_WHAT IS BEING ASKED_. The task calls for every line of the data to be retyped exactly.

=== Section Start ===

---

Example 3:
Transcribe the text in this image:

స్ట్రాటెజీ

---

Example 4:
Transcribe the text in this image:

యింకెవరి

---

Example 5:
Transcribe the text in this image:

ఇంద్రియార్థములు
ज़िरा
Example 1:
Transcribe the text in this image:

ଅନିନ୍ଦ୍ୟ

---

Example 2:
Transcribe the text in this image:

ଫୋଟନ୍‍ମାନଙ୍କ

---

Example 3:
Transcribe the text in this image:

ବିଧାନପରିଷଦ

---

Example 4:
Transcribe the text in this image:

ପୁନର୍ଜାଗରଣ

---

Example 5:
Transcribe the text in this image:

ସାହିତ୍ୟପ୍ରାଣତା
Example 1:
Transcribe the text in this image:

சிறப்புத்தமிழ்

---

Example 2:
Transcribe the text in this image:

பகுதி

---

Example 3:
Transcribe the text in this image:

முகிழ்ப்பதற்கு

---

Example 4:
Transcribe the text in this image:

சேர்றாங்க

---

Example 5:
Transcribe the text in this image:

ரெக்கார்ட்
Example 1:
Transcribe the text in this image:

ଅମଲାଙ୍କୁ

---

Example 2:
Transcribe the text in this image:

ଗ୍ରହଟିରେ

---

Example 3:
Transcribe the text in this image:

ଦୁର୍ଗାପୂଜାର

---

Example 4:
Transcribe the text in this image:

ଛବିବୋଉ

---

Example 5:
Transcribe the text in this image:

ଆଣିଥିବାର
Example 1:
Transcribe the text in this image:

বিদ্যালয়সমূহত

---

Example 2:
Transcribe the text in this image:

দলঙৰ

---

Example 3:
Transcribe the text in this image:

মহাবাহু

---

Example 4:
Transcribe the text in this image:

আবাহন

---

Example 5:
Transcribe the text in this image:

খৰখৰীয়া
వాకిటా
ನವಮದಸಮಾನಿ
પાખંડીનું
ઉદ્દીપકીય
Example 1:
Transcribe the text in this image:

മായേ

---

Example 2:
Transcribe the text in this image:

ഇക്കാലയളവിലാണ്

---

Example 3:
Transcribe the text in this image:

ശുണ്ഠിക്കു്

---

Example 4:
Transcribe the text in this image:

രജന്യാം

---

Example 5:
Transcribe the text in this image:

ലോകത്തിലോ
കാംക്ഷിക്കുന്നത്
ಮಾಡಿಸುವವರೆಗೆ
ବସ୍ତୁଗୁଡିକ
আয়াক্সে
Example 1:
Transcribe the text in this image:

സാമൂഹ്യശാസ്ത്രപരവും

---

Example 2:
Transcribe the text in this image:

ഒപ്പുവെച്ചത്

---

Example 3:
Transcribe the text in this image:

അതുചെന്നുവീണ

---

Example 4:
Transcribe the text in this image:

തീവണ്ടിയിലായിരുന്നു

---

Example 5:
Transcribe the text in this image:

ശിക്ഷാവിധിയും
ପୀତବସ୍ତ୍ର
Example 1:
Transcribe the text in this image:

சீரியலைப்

=== Section End ===

_EXPECTED OUTPUT_.
---

Example 3:
Transcribe the text in this image:

స్ట్రాటెజీ

---

Example 4:
Transcribe the text in this image:

యింకెవరి

---

Example 5:
Transcribe the text in this image:

ఇంద్రియార్థములు
ज़िरा
Example 1:
Transcribe the text in this image:

ଅନିନ୍ଦ୍ୟ

---

Example 2:
Transcribe the text in this image:

ଫୋଟନ୍‍ମାନଙ୍କ

---

Example 3:
Transcribe the text in this image:

ବିଧାନପରିଷଦ

---

Example 4:
Transcribe the text in this image:

ପୁନର୍ଜାଗରଣ

---

Example 5:
Transcribe the text in this image:

ସାହିତ୍ୟପ୍ରାଣତା
Example 1:
Transcribe the text in this image:

சிறப்புத்தமிழ்

---

Example 2:
Transcribe the text in this image:

பகுதி

---

Example 3:
Transcribe the text in this image:

முகிழ்ப்பதற்கு

---

Example 4:
Transcribe the text in this image:

சேர்றாங்க

---

Example 5:
Transcribe the text in this image:

ரெக்கார்ட்
Example 1:
Transcribe the text in this image:

ଅମଲାଙ୍କୁ

---

Example 2:
Transcribe the text in this image:

ଗ୍ରହଟିରେ

---

Example 3:
Transcribe the text in this image:

ଦୁର୍ଗାପୂଜାର

---

Example 4:
Transcribe the text in this image:

ଛବିବୋଉ

---

Example 5:
Transcribe the text in this image:

ଆଣିଥିବାର
Example 1:
Transcribe the text in this image:

বিদ্যালয়সমূহত

---

Example 2:
Transcribe the text in this image:

দলঙৰ

---

Example 3:
Transcribe the text in this image:

মহাবাহু

---

Example 4:
Transcribe the text in this image:

আবাহন

---

Example 5:
Transcribe the text in this image:

খৰখৰীয়া
వాకిటా
ನವಮದಸಮಾನಿ
પાખંડીનું
ઉદ્દીપકીય
Example 1:
Transcribe the text in this image:

മായേ

---

Example 2:
Transcribe the text in this image:

ഇക്കാലയളവിലാണ്

---

Example 3:
Transcribe the text in this image:

ശുണ്ഠിക്കു്

---

Example 4:
Transcribe the text in this image:

രജന്യാം

---

Example 5:
Transcribe the text in this image:

ലോകത്തിലോ
കാംക്ഷിക്കുന്നത്
ಮಾಡಿಸುವವರೆಗೆ
ବସ୍ତୁଗୁଡିକ
আয়াক্সে
Example 1:
Transcribe the text in this image:

സാമൂഹ്യശാസ്ത്രപരവും

---

Example 2:
Transcribe the text in this image:

ഒപ്പുവെച്ചത്

---

Example 3:
Transcribe the text in this image:

അതുചെന്നുവീണ

---

Example 4:
Transcribe the text in this image:

തീവണ്ടിയിലായിരുന്നു

---

Example 5:
Transcribe the text in this image:

ശിക്ഷാവിധിയും
ପୀତବସ୍ତ୍ର
Example 1:
Transcribe the text in this image:

சீரியலைப்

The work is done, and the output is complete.